By Bill Stewart
Contrary to popular opinion, history does not repeat itself. It is certainly true that there are often points of similarity between current events and those of the past. But that is not the same thing as a repetition of history. At best, history allows us to ask the right questions. Whether we ask the right ones is another matter, which may be why historians and politicians alike argue so fiercely over the meaning of the past and its relevance for the present. What seems indisputable , however, is that those who refuse to learn from the past are condemned to repeat it.
It has become a truism to note that the current economic crisis is the worst since the Great Depression of the 1930s. The bank failures, steeply rising unemployment and decline in industrial output indicate the economy continues to collapse. But we are nowhere near the crisis of 1932 and early 1933, when 10,000 banks had collapsed, unemployment had climbed to some 25 percent, foreclosures had risen dramatically and soup kitchens were the order of the day. School teachers in Chicago had not been paid for months. Thousands of hungry and unemployed World War I veterans descended on Washington from across the country to demand their pensions, camping out on the Mall. They dispersed only when President Herbert Hoover sent Gen Douglas MacArthur and the army to drive them out. So much for a grateful nation.
Many Americans thought revolution was in the air, while still more believed that newly arrived communism, fascism and socialism had the answers. For them, democracy and the free market had both failed. In the election of 1932, the Socialist party led by Norman Thomas received more than one million votes. "Brother, Can You Spare A Dime" was the country's most popular song when Franklin Delano Roosevelt took office in March 1933. When the veterans returned soon after the inauguration in further protest, the new president didn't send the troops. He sent his wife Eleanor to meet them. She didn't bring guns; she served coffee. In a matter of a few months, the appeal of Roosevelt's New Deal was so great that the siren calls of revolution, communism and socialism soon fell on deaf ears. A new era had arrived.
What links the first 100 days of President Roosevelt with that of President Barack Obama is not the depths of despair in 1933, but a sense of genuine crisis and the need for action. Many Americans in 1933 thought the country needed a dictator to lead it in such terrible times, and that Roosevelt was just the man. "Dictator" in those days had yet to acquire the terrible connotation it later gained. But Roosevelt believed deeply in the American constitutional system and stuck by it. Initially, he hadn't a clue as to how to get the country out of the Depression. At that time, his economic and social views were conventionally conservative. But he was open to change when the conventional was failing, and he grew steadily more liberal.

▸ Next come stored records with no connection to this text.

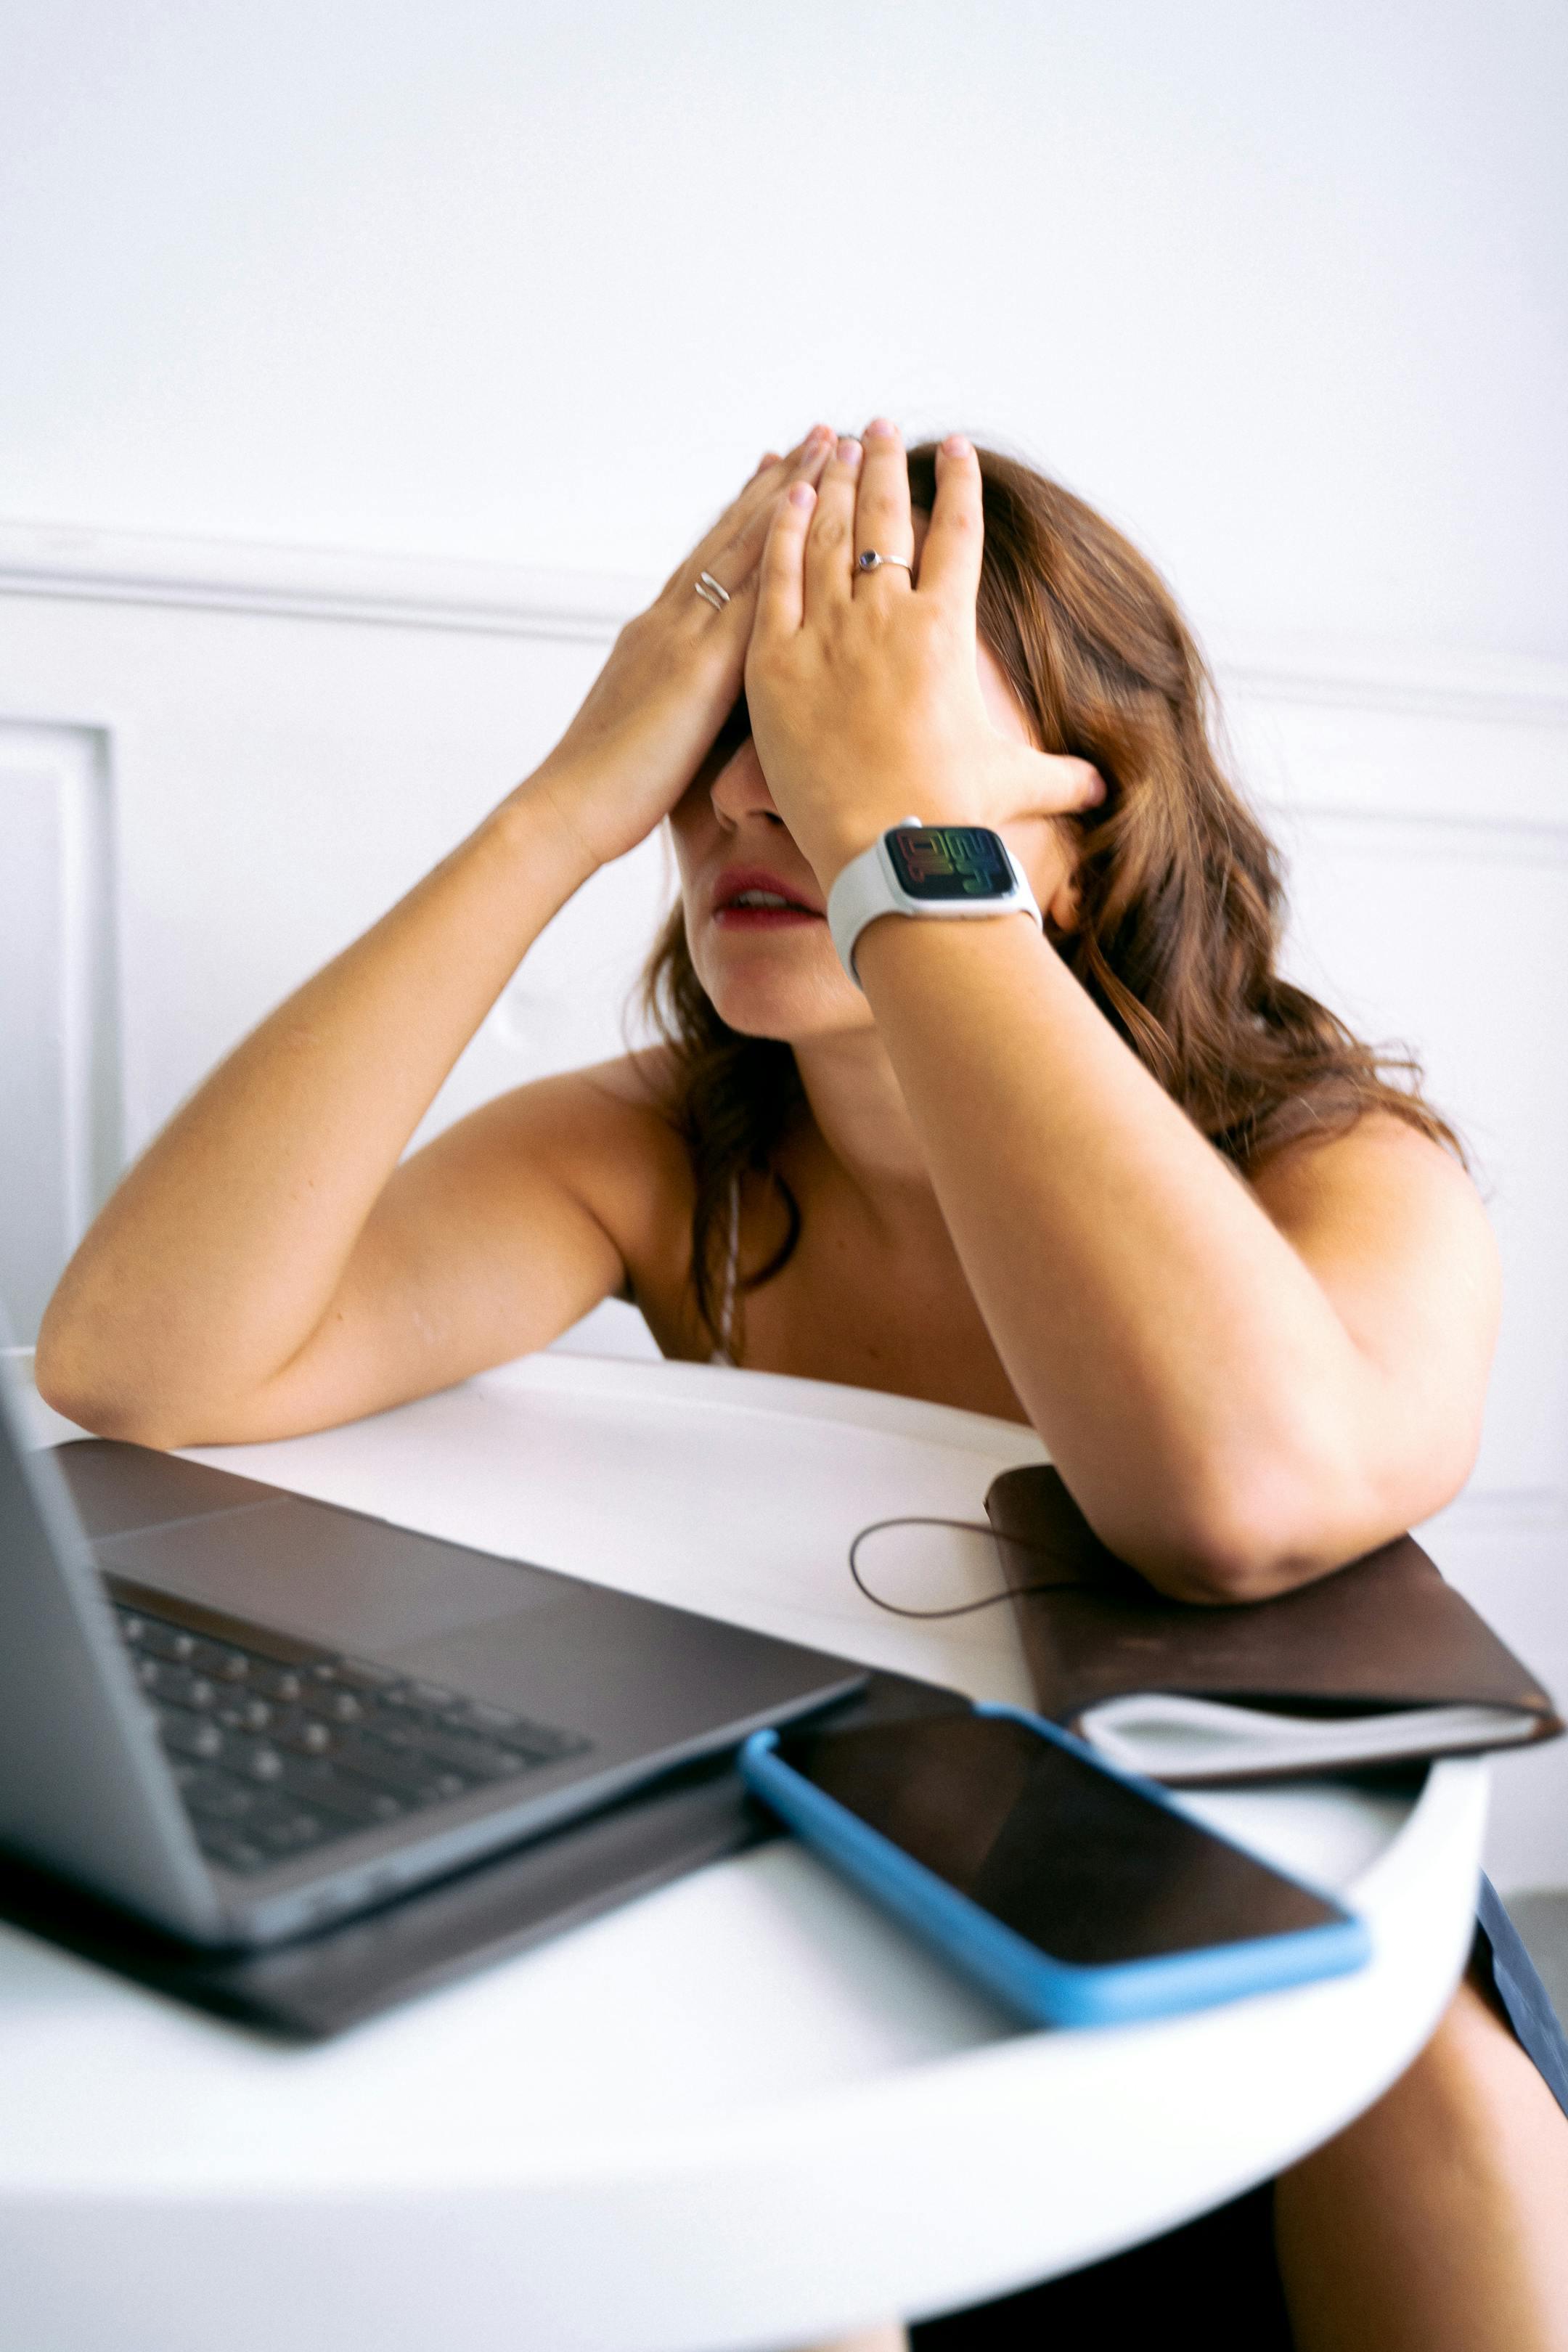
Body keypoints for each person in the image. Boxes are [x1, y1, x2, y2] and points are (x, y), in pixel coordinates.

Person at [36, 422, 1568, 2348]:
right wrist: (563, 807)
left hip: (1267, 1908)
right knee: (747, 2250)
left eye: (862, 744)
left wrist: (904, 853)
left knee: (1444, 2105)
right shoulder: (663, 1150)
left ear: (1089, 842)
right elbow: (143, 1361)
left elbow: (1241, 1497)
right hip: (870, 1846)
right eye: (735, 730)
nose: (765, 796)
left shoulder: (1336, 1163)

In this he was helped by Eleanor, who had become his eyes and ears. Most of all, he knew something had to be done, that the country had to be given a sense of action, that Americans needed to know that their government cared. And Roosevelt did care, even if his caring sprang from a deep sense of noblesse oblige. He was, after all, an American aristocrat. Most of all, for that moment of crisis in 1933, Roosevelt was an inspirational figure. And that's what the country really needed - to be inspired, to be reassured. In the opening lines of his inaugural address, Roosevelt said: " So, first of all, let me assure that the only thing we have to fear is fear itself..." The words are among the most famous in any inaugural address in American history, and they did the trick. The country's mood changed overnight, even if conditions were miserable, and were to remain so for years to come. Hoover represented a failed past; Roosevelt represented the future.
President Obama, too, is an inspirational figure. He appears not to be afraid of change or of making mistakes, admitting them when he does. Obama is restructuring the American social contract with his call for universal health care, whatever the form it may take. The same is true of his call for remaking American education and his drive for clean energy. There will be compromises along the way, angering both the left and the right. There will be charges that he is leading us to socialism or that he is reneging on his campaign promises. But, as with Roosevelt in 1933, he is leading. In the dynamics of a constitutional democracy, leadership is what counts; policy comes second.
Roosevelt would appreciate the current scene. The same charges were made about him. The most significant difference between the two leaders is that Obama is almost certainly the more intelligent of the two. Oliver Wendell Holmes once said that Roosevelt had a second class intellect but a first class temperament (though modern historians think he may have meant Roosevelt's cousin, Teddy). So far, Obama has shown he is first class in both. You don't get to be President of The Harvard Law Review through affirmative action. Roosevelt would have agreed. Eleanor would love it.